Perovskite LED fabrication

The patterned ITO glasses were meticulously cleaned using surfactant, deionized water, and alcohol with ultrasonication. Subsequently, they were dried using a flow of dry air and treated with a plasma cleaner for 3 min. The cleaned ITO glasses were then transferred to an N₂ glove box. A solution of TFB (4 mg/mL in chlorobenzene) was spin-coated onto the ITO substrates at 3000 rpm for 40 s and annealed at 150 °C for 20 min. After cooling, TFB substrates were transferred into the evaporation chamber for sequential deposition of perovskite (40 nm), TPBi (40 nm), LiF (1 nm), and Al (80 nm) through different shadow masks at a high vacuum of <10⁻⁴ Pa. The functional area of the LED device was 0.04 cm² as defined by the overlapping area of patterned ITO and Al electrodes.

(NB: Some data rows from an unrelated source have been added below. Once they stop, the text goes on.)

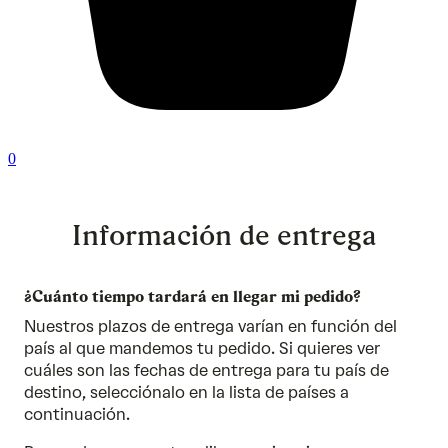
0
Información de entrega
¿Cuánto tiempo tardará en llegar mi pedido?
Nuestros plazos de entrega varían en función del
país al que mandemos tu pedido. Si quieres ver
cuáles son las fechas de entrega para tu país de
destino, selecciónalo en la lista de países a
continuación.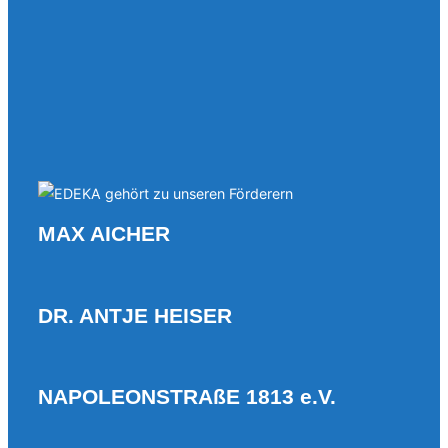
MAX AICHER
DR. ANTJE HEISER
NAPOLEONSTRAßE 1813 e.V.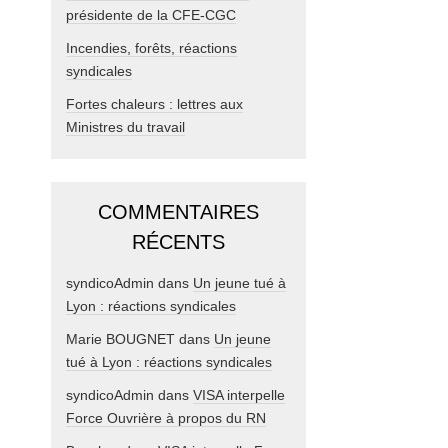
présidente de la CFE-CGC
Incendies, forêts, réactions
syndicales
Fortes chaleurs : lettres aux
Ministres du travail
COMMENTAIRES
RÉCENTS
syndicoAdmin
dans
Un jeune tué à
Lyon : réactions syndicales
Marie BOUGNET
dans
Un jeune
tué à Lyon : réactions syndicales
syndicoAdmin
dans
VISA interpelle
Force Ouvrière à propos du RN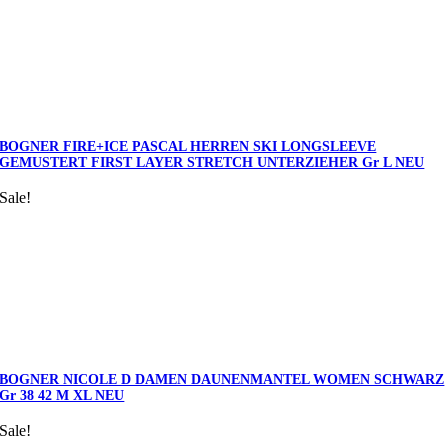
BOGNER FIRE+ICE PASCAL HERREN SKI LONGSLEEVE
GEMUSTERT FIRST LAYER STRETCH UNTERZIEHER Gr L NEU
Sale!
BOGNER NICOLE D DAMEN DAUNENMANTEL WOMEN SCHWARZ
Gr 38 42 M XL NEU
Sale!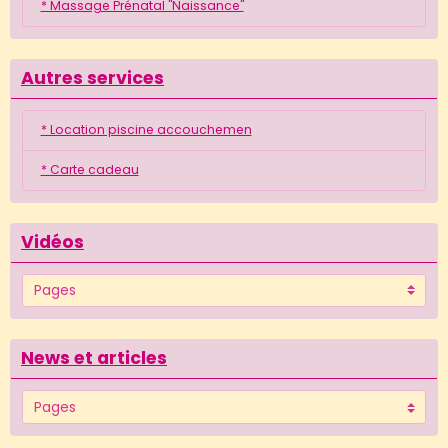
* Massage Prénatal "Naissance"
Autres services
* Location piscine accouchemen
* Carte cadeau
Vidéos
News et articles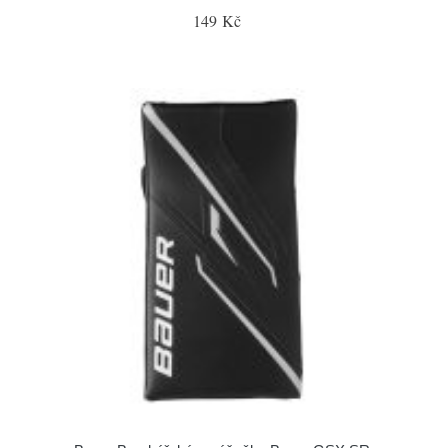
149 Kč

Perovskite film and device characterizations

The absorption spectra were measured using a Shimadzu Solidspec-3700 spectrophotometer, while the PL spectra were recorded using a Hitachi F-7000 fluorescence spectrometer. The absolute PLQYs were determined using a Zolix OmniFluo spectrofluorometer with a calibrated integrating sphere from Labsphere. The PL lifetime was measured using an Edinburgh Instruments Ltd EPL-370. X-ray photoelectron spectroscopy (XPS) and ultraviolet photoelectron spectroscopy (UPS) were analyzed using an AXIS-ULTRA DLD-600W photoelectron spectrometer from Shimadzu-Kratos, Japan. The morphology of the perovskite films was examined using a GeminiSEM 300 scanning electron microscope (SEM) from Carl Zeiss AG. Transient absorption (TA) spectroscopy experiments were performed using a commercial Helios-EOS Ultrafast system. Temperature-dependent and spatially resolved PL spectra were obtained using a laser confocal Raman spectrometer (LabRAM HR800, Horiba JobinYvon) equipped with a temperature-controlled sample stage (LTS420, Linkan) and XYZ high-precision automatic sample stage. The characterization of the PeLED devices was carried out in the N₂ glove box. The current density versus voltage, luminance versus voltage, and EQE versus current density curves were simultaneously recorded using a commercial measurement system (XPQY-EQE, Guangzhou Xi Pu Optoelectronics Technology) equipped with an integrating sphere. This measurement system had been calibrated by halogen lamps metered by the National Institute of Standards and Technology (NIST).